How easy it is for a proud soul to think… what need do I have for God if I can handle everything myself?
I am a high achiever. I do not say this to show off. I say this to explain the dangers of such a thing.
Have a think about the GREAT Saints… Saints like Padre Pio and Saint John Vianney, Saint Bernadette Soubirous, the little shepherd children of Fatima, Saint Faustina and many others…
These saints – from an Earthly perspective – were not high achievers. In fact, many of them struggled to learn academically. Saint Bernadette, for example, experienced a learning disorder that made it difficult for her to study at school. You have only to think also of Saint John Vianney, who struggled to graduate from the Seminary because he found the studies very challenging. The shepherd children at Fatima were illiterate. In fact one of the instructions of the Blessed Virgin to Saint Lucia was to learn to read and write – because God would make use of these skills in her throughout the course of her long life in her writings…
Saint Faustina also was instructed to write down the information conveyed to her by God and spent her life weak and lowly. In fact, the other nuns in her community rarely valued her and mostly considered her a drain on the convent and a pest to have around…
And I have been thinking about the correlation between the lowliness (in Earthly terms) of these few souls and their elevation in SPIRITUAL terms… And of course – it was the lowliness of these Saints which allowed them to be elevated. After all, who cares if you are a high achiever in this Earthly life? Who cares if studies come easily to me or if I am used to feeling successful? The only thing that I should really be caring about should be whether I am lowly enough in this Earth to be elevated in Heaven…
You see, God can transform a humble soul. For a humble soul is like the Blessed Virgin (or all the Saints) because they are able to make themselves as nothing and wait for God to act as He so chooses. And that is something remarkable. It is very hard for a proud old soul like mine to make itself as nothing and wait for God to act. When I pray the Our Father, I say the words, “Thy Will be done”, but I THINK the words, “MY will be done”. And that is the result of pride in my soul…
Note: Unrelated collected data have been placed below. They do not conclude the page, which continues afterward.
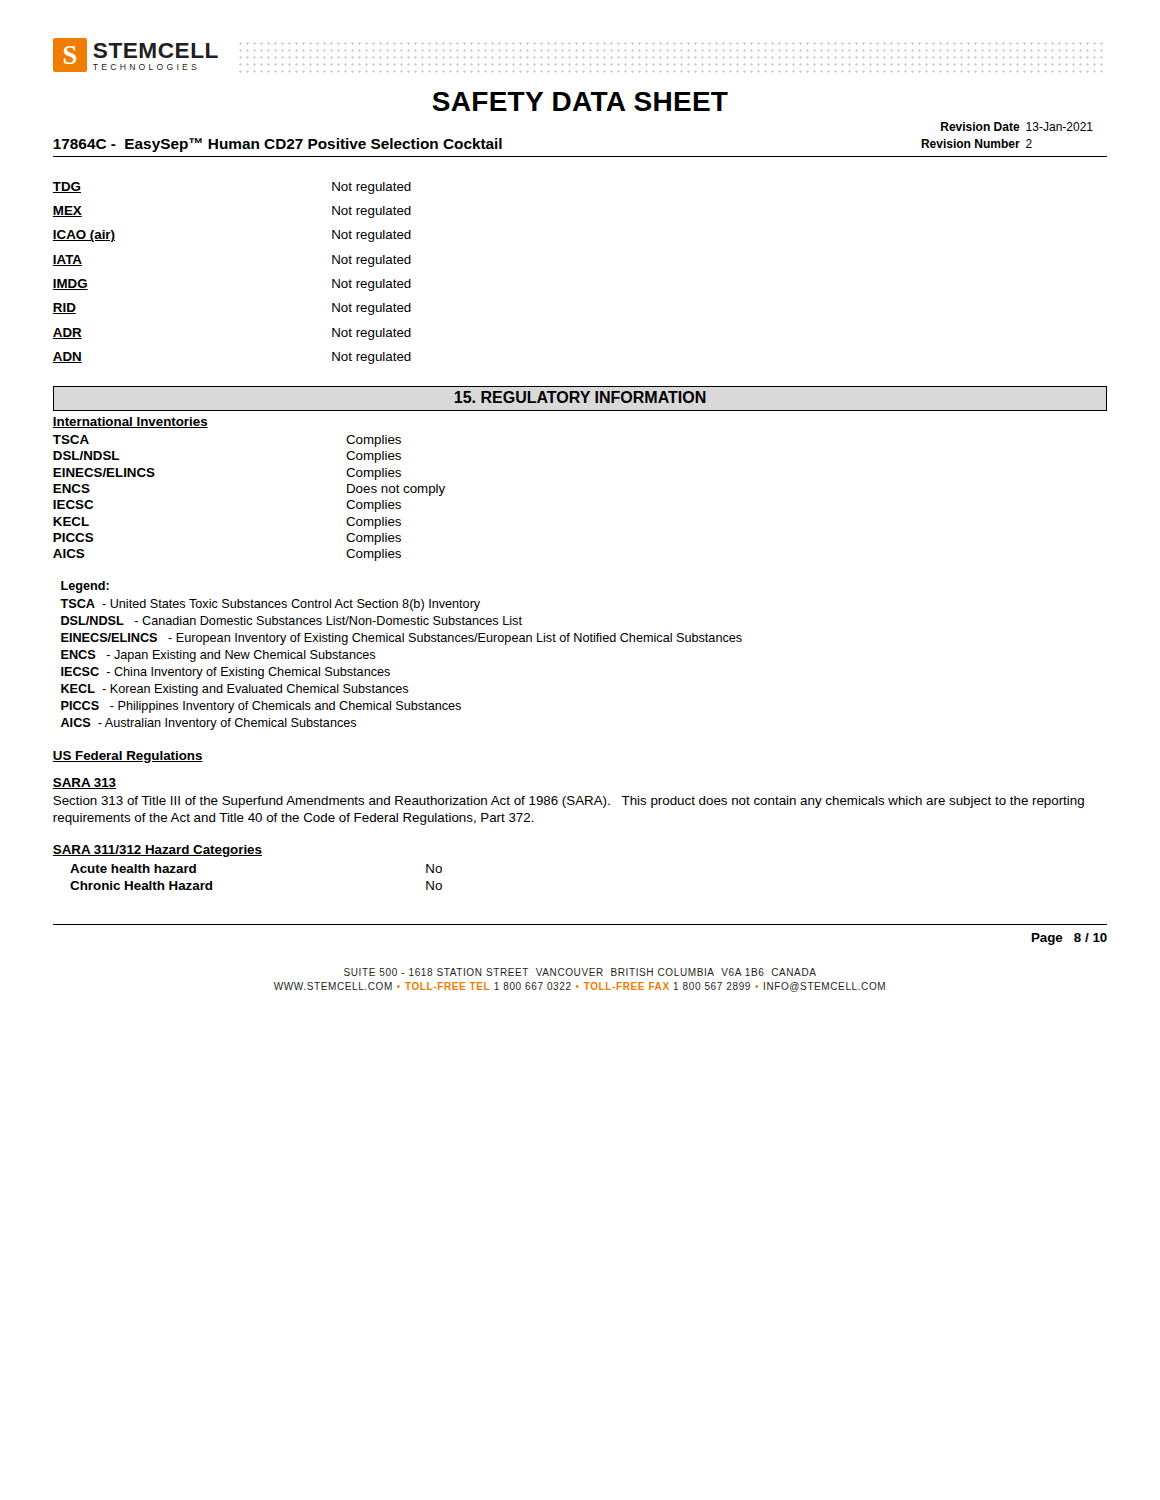S
STEMCELL
TECHNOLOGIES
SAFETY DATA SHEET
17864C - EasySep™ Human CD27 Positive Selection Cocktail
Revision Date13-Jan-2021
Revision Number2
| TDG | Not regulated |
| MEX | Not regulated |
| ICAO (air) | Not regulated |
| IATA | Not regulated |
| IMDG | Not regulated |
| RID | Not regulated |
| ADR | Not regulated |
| ADN | Not regulated |
15. REGULATORY INFORMATION
International Inventories
| TSCA | Complies |
| DSL/NDSL | Complies |
| EINECS/ELINCS | Complies |
| ENCS | Does not comply |
| IECSC | Complies |
| KECL | Complies |
| PICCS | Complies |
| AICS | Complies |
Legend:
TSCA - United States Toxic Substances Control Act Section 8(b) Inventory
DSL/NDSL - Canadian Domestic Substances List/Non-Domestic Substances List
EINECS/ELINCS - European Inventory of Existing Chemical Substances/European List of Notified Chemical Substances
ENCS - Japan Existing and New Chemical Substances
IECSC - China Inventory of Existing Chemical Substances
KECL - Korean Existing and Evaluated Chemical Substances
PICCS - Philippines Inventory of Chemicals and Chemical Substances
AICS - Australian Inventory of Chemical Substances
US Federal Regulations
SARA 313
Section 313 of Title III of the Superfund Amendments and Reauthorization Act of 1986 (SARA). This product does not contain any chemicals which are subject to the reporting requirements of the Act and Title 40 of the Code of Federal Regulations, Part 372.
SARA 311/312 Hazard Categories
| Acute health hazard | No |
| Chronic Health Hazard | No |
Page 8 / 10
SUITE 500 - 1618 STATION STREET VANCOUVER BRITISH COLUMBIA V6A 1B6 CANADA
WWW.STEMCELL.COM•TOLL-FREE TEL 1 800 667 0322•TOLL-FREE FAX 1 800 567 2899•INFO@STEMCELL.COM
And that is why I can talk about being a high achiever and not be a show off about it…
It is simply because there is great benefit in being able to fail a little. After all, how easy it is for a proud soul to think… what need do I have for God if I can handle everything myself?
And today, I pray for the Grace to fail. After all, a little failure might humble me enough that God could actually do something with me to secure my salvation…
For with prayer, I stand on Holy Ground where everything is clear. Here. At the Foot of the Cross.